Liupanshui has also developed tourism based on its role in the Third Front construction. Liupanshui is the site of the Guizhou Third Front Construction Museum.

==Cuisine==
Local cuisine includes Yangrou fen (羊肉粉) - Lamb rice noodles, and Luoguo yangyu (烙锅洋芋) - Fried potatoes.Lotus leaf glutinous rice chicken is a traditional snack in Liupanshui City, which has a long-standing reputation and is also a famous dish in banquets. When you open the lotus leaf, the fragrance is fragrant and the umami flavor is overflowing, and the glutinous rice is smooth and delicious.

Shuicheng Laoguo (Shuicheng Hot Pot): Shuicheng Laoguo was listed as a representative project of the fifth batch of municipal intangible cultural heritage by the Liupanshui Municipal People's Government in 2018.

Panxian ham: Panxian ham takes a year to fully develop its characteristic flavor. The longer it's aged, the more mellow and fragrant it becomes. Ham aged three years or more can even be eaten raw.

Gua Lu Rice: The ingredients for Gua Lu Rice are combined in an unpredictable way, and the flavor can be either refreshing and subtle or strong and outgoing. Even the appearance can vary.

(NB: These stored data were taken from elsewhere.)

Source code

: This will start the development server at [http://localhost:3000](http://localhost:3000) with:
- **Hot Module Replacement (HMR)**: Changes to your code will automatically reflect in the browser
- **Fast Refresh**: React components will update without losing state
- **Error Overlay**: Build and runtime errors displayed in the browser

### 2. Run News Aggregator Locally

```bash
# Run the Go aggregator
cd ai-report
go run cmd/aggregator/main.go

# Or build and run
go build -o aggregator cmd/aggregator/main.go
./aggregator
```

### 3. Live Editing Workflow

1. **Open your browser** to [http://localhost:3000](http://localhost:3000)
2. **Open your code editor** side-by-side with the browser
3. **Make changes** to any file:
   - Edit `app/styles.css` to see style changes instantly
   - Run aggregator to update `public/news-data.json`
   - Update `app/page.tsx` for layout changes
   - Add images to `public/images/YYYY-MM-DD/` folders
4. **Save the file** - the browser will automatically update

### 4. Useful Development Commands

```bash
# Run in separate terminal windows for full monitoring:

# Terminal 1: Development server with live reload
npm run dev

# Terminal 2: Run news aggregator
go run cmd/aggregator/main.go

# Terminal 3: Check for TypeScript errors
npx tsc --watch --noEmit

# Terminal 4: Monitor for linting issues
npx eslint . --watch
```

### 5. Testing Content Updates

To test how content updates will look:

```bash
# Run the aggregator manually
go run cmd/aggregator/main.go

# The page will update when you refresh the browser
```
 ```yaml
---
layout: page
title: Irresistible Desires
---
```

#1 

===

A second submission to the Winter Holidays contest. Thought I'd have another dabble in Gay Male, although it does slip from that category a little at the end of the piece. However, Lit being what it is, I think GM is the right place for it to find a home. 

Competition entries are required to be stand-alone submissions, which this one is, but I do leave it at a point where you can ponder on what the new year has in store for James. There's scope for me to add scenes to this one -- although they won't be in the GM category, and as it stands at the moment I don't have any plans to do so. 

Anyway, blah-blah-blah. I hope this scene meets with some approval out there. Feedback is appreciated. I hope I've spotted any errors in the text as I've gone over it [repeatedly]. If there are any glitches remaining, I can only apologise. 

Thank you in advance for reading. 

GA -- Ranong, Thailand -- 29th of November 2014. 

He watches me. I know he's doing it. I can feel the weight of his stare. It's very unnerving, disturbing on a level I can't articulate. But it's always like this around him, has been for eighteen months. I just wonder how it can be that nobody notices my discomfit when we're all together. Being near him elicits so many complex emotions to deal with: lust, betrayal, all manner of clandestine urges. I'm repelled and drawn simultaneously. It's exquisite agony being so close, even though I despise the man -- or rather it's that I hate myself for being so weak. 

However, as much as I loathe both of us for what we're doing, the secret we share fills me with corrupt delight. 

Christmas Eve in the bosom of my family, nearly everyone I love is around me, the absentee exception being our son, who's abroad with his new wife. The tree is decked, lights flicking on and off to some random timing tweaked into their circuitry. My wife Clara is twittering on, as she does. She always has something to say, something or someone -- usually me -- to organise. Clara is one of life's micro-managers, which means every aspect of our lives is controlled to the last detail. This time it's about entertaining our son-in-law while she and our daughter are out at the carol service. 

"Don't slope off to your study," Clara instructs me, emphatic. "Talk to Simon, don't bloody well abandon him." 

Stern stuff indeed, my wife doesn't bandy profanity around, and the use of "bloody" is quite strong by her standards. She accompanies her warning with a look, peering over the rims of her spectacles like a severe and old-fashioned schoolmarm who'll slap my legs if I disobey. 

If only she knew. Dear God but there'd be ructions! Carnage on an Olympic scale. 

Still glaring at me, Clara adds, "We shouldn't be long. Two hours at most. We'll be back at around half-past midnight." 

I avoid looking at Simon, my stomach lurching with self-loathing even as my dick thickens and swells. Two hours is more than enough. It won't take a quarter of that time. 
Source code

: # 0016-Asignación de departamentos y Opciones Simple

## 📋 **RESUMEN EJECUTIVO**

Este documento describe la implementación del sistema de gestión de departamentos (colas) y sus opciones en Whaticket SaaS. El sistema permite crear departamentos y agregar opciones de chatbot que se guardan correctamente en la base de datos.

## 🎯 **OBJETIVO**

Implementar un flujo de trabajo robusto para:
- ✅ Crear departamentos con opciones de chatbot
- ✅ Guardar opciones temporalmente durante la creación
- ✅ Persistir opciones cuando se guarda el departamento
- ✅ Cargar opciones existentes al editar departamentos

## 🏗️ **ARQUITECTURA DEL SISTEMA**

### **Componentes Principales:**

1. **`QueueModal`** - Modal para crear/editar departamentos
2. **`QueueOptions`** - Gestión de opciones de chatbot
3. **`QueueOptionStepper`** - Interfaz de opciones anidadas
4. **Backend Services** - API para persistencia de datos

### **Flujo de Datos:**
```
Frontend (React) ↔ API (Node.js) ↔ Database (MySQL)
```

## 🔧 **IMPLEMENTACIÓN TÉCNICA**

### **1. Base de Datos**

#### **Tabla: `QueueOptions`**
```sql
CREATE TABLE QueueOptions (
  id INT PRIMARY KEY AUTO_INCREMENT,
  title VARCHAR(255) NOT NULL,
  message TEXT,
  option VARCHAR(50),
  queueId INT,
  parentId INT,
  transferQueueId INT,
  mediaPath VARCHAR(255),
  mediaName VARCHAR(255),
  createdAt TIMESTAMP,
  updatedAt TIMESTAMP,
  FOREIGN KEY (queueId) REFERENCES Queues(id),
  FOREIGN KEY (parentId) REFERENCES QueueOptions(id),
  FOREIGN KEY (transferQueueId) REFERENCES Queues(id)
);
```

==International relations==

===Twin towns — Sister cities===
Liupanshui is twinned with:
- US Tucson, Arizona, United States

== Demographics ==
According to the Seventh National Census in 2020, the city's Permanent Population (hukou) was 3,031,602. Compared with 2,851,180 people in the Sixth census in 2010, the city's permanent population increased by 180,422 people, an increase of 6.33%, and the average annual growth rate was 0.62%. The male population was 1556454, accounting for 51.34%; The female population was 1,475,148 (48.66%). The sex ratio of the total population (100 females, male to female ratio) was 105.51, 5.19 percentage points lower than the 110.70 of the Sixth National census in 2010.